No início do mês, houve rumores de que famílias na Califórnia estavam promovendo “festas de sarampo”, ressuscitando um hábito, anterior à vacina, de reunir crianças saudáveis e infectadas, para que os pais pudessem tratar de seus filhos nos estágios mais precoces da doença e, assim, imunizá-los.

EUA Condenam as "festas do sarampo"

Mas as autoridades de saúde pública dos EUA se apressaram em divulgar comunicados contra essa prática, que expõe crianças a um “risco desnecessário”.

— O sarampo é bastante contagioso e se dissemina rapidamente quando há pessoas não imunizadas. É preciso manter a vacinação com ampla cobertura para que a doença não volte em larga escala. Se todas as pessoas forem vacinadas com as duas doses, mesmo que o vírus seja introduzido no país por algum viajante, não terá como circular, e o sarampo ficará restrito ao caso inicial. Notícias veiculadas com informações equivocadas sobre a vacina podem atrapalhar a ampla imunização — afirma Reinaldo de Menezes Martins, consultor científico de Bio-Manguinhos/Fiocruz.

Parte das famílias que decidem não vacinar seus bebês se apega a um estudo científico de 1998 que ligava a vacina contra o sarampo ao autismo. Mas o mesmo estudo foi considerado fraudulento anos depois e seu autor, o britânico Andrew Wakefield, condenado. A presidente da Sociedade Brasileira de Imunizações (SBIm), Isabella Ballalai, reforça a ideia de que a imunização não é um ato individual:

— Ao se proteger, o indivíduo reduz a circulação do vírus e preserva a saúde de outros que não podem receber a vacina, caso de imunodeficientes, menores de 6 meses e pessoas que têm alergia a algum componente.

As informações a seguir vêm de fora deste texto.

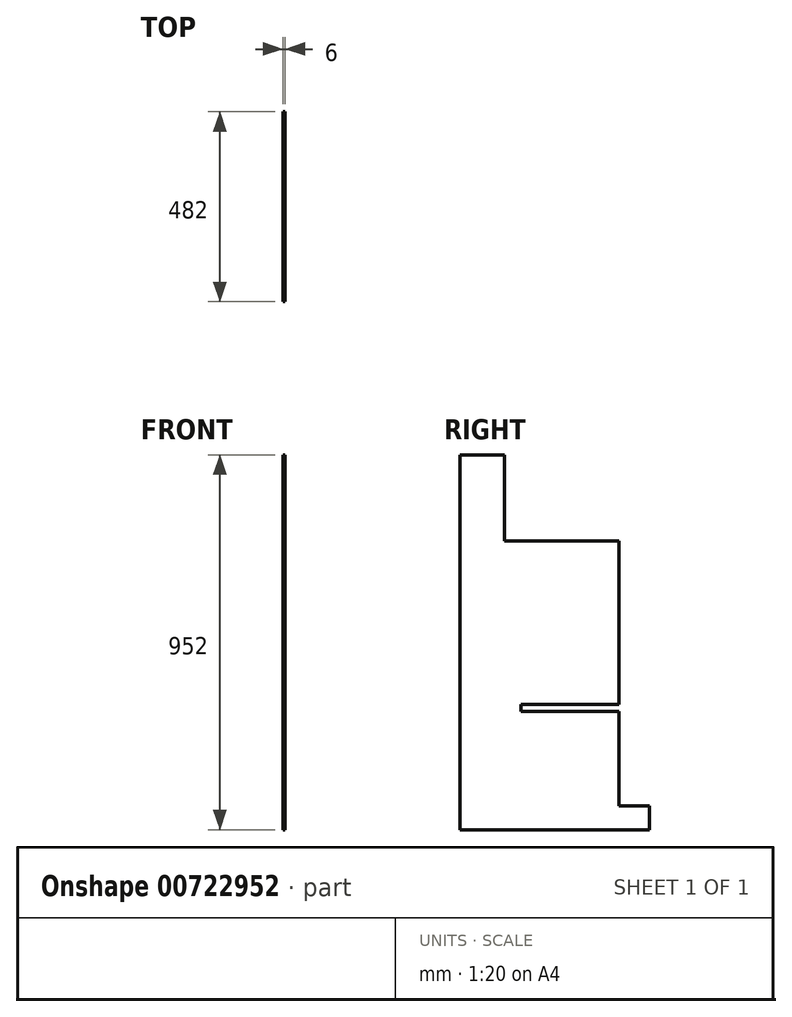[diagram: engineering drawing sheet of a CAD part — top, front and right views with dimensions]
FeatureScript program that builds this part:
annotation { "Feature Type Name" : "Feature", "Feature Type Description" : "" }
export const myFeature = defineFeature(function(context is Context, id is Id, definition is map)
    precondition{}
    {
        {
            var Q0;
            Q0=qCreatedBy(makeId("Right.planeOp"),FACE);
            var sketch = newSketch(context, id + "F0", { "sketchPlane" : qUnion([Q0])});
            skLineSegment(sketch, "E0.bottom", {"start": v(-482, 218) * mm, "end": v(-368, 218) * mm});
            skLineSegment(sketch, "E0.top", {"start": v(-482, -734) * mm, "end": v(0, -734) * mm});
            skLineSegment(sketch, "E0.left", {"start": v(-482, 218) * mm, "end": v(-482, -734) * mm});
            skLineSegment(sketch, "E0.right", {"start": v(0, -674) * mm, "end": v(0, -734) * mm});
            skLineSegment(sketch, "E1", {"start": v(-368, 218) * mm, "end": v(-368, 0) * mm});
            skLineSegment(sketch, "E2", {"start": v(-368, 0) * mm, "end": v(-78, 0) * mm});
            skLineSegment(sketch, "E3", {"start": v(-78, 0) * mm, "end": v(-78, -416) * mm});
            skLineSegment(sketch, "E4", {"start": v(-78, -416) * mm, "end": v(-326, -416) * mm});
            skLineSegment(sketch, "E5", {"start": v(-326, -416) * mm, "end": v(-326, -434) * mm});
            skLineSegment(sketch, "E6", {"start": v(-326, -434) * mm, "end": v(-78, -434) * mm});
            skLineSegment(sketch, "E7", {"start": v(-78, -434) * mm, "end": v(-78, -674) * mm});
            skLineSegment(sketch, "E8", {"start": v(-78, -674) * mm, "end": v(-60, -674) * mm});
            skLineSegment(sketch, "E9", {"start": v(-60, -674) * mm, "end": v(0, -674) * mm});
            skSolve(sketch);
        }
        {
            var Q0;
            Q0 = qSketchRegion(id + "F0", true);
            extrude(context, id + "F1", {"entities" : qUnion([Q0]), "depth" : 6 * mm, "offsetDistance" : 25 * mm});
        }
    });
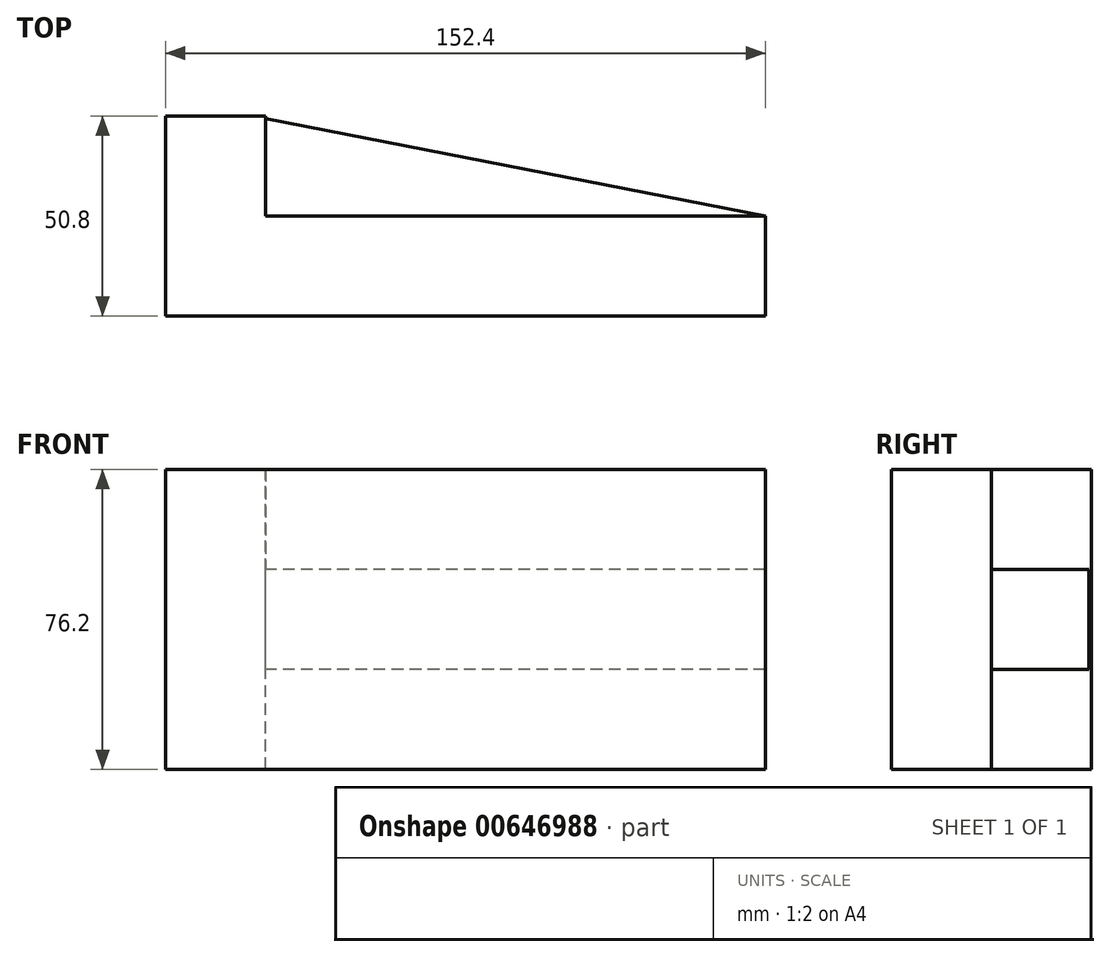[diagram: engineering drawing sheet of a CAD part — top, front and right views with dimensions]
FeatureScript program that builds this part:
annotation { "Feature Type Name" : "Feature", "Feature Type Description" : "" }
export const myFeature = defineFeature(function(context is Context, id is Id, definition is map)
    precondition{}
    {
        {
            var Q0;
            Q0=qCreatedBy(makeId("Top.planeOp"),FACE);
            var sketch = newSketch(context, id + "F0", { "sketchPlane" : qUnion([Q0])});
            skLineSegment(sketch, "E0", {"start": v(-62.43, 55.99) * mm, "end": v(-62.43, 5.19) * mm});
            skLineSegment(sketch, "E1", {"start": v(-62.43, 5.19) * mm, "end": v(89.97, 5.19) * mm});
            skLineSegment(sketch, "E2", {"start": v(89.97, 5.19) * mm, "end": v(89.97, 30.59) * mm});
            skLineSegment(sketch, "E3", {"start": v(89.97, 30.59) * mm, "end": v(-37.03, 30.59) * mm});
            skLineSegment(sketch, "E4", {"start": v(-37.03, 30.59) * mm, "end": v(-37.03, 55.99) * mm});
            skLineSegment(sketch, "E5", {"start": v(-37.03, 55.99) * mm, "end": v(-62.43, 55.99) * mm});
            skLineSegment(sketch, "E6", {"start": v(-37.5, 55.47) * mm, "end": v(89.97, 30.59) * mm});
            skSolve(sketch);
        }
        {
            var Q0;
            Q0=makeQuery(id+"F0.imprint","IMPRINT",FACE,{"disambiguationData":[TD([[makeQuery(id+"F0.imprint","IMPRINT",EDGE,{"derivedFrom":sQuery(id+"F0.wireOp",EDGE,"E0")}),1.0]])]});
            extrude(context, id + "F1", {"entities" : qUnion([Q0]), "oppositeDirection" : true, "depth" : 50.8 * mm, "offsetDistance" : 25.4 * mm});
        }
        {
            var Q0;
            {var subQ0=sQuery(id+"F0.wireOp",EDGE,"E3");Q0=makeQuery(id+"F0.imprint","IMPRINT",FACE,{"disambiguationData":[TD([[makeQuery(id+"F0.imprint","IMPRINT",EDGE,{"derivedFrom":subQ0}),-1.0]])]});}
            extrude(context, id + "F2", {"entities" : qUnion([Q0]), "oppositeDirection" : true, "depth" : 25.4 * mm, "offsetDistance" : 25.4 * mm});
        }
        {
            var Q0;
            Q0=makeQuery(id+"F0.imprint","IMPRINT",FACE,{"disambiguationData":[TD([[makeQuery(id+"F0.imprint","IMPRINT",EDGE,{"derivedFrom":sQuery(id+"F0.wireOp",EDGE,"E0")}),1.0]])]});
            extrude(context, id + "F3", {"entities" : qUnion([Q0]), "operationType" : NewBodyOperationType.ADD, "depth" : 25.4 * mm, "offsetDistance" : 25.4 * mm});
        }
    });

No Ceará, a política de vacinação mudou com a chegada do surto. A Secretaria estadual de Saúde está visitando a casa dos moradores, fazendo mutirões de vacinações e campanhas de conscientização nas ruas e até divulgando web-aulas, em que se pode acompanhar a situação do estado no enfrentamento da doença semanalmente. A imunização de adultos, acima de 49 anos e em dúvida se já tomaram a vacina, é um dos focos das ações por serem considerados grupo de risco. O governo estadual também mantém reuniões semanais com o Ministério da Saúde e com a Organização Pan-Americana da Saúde (Opas).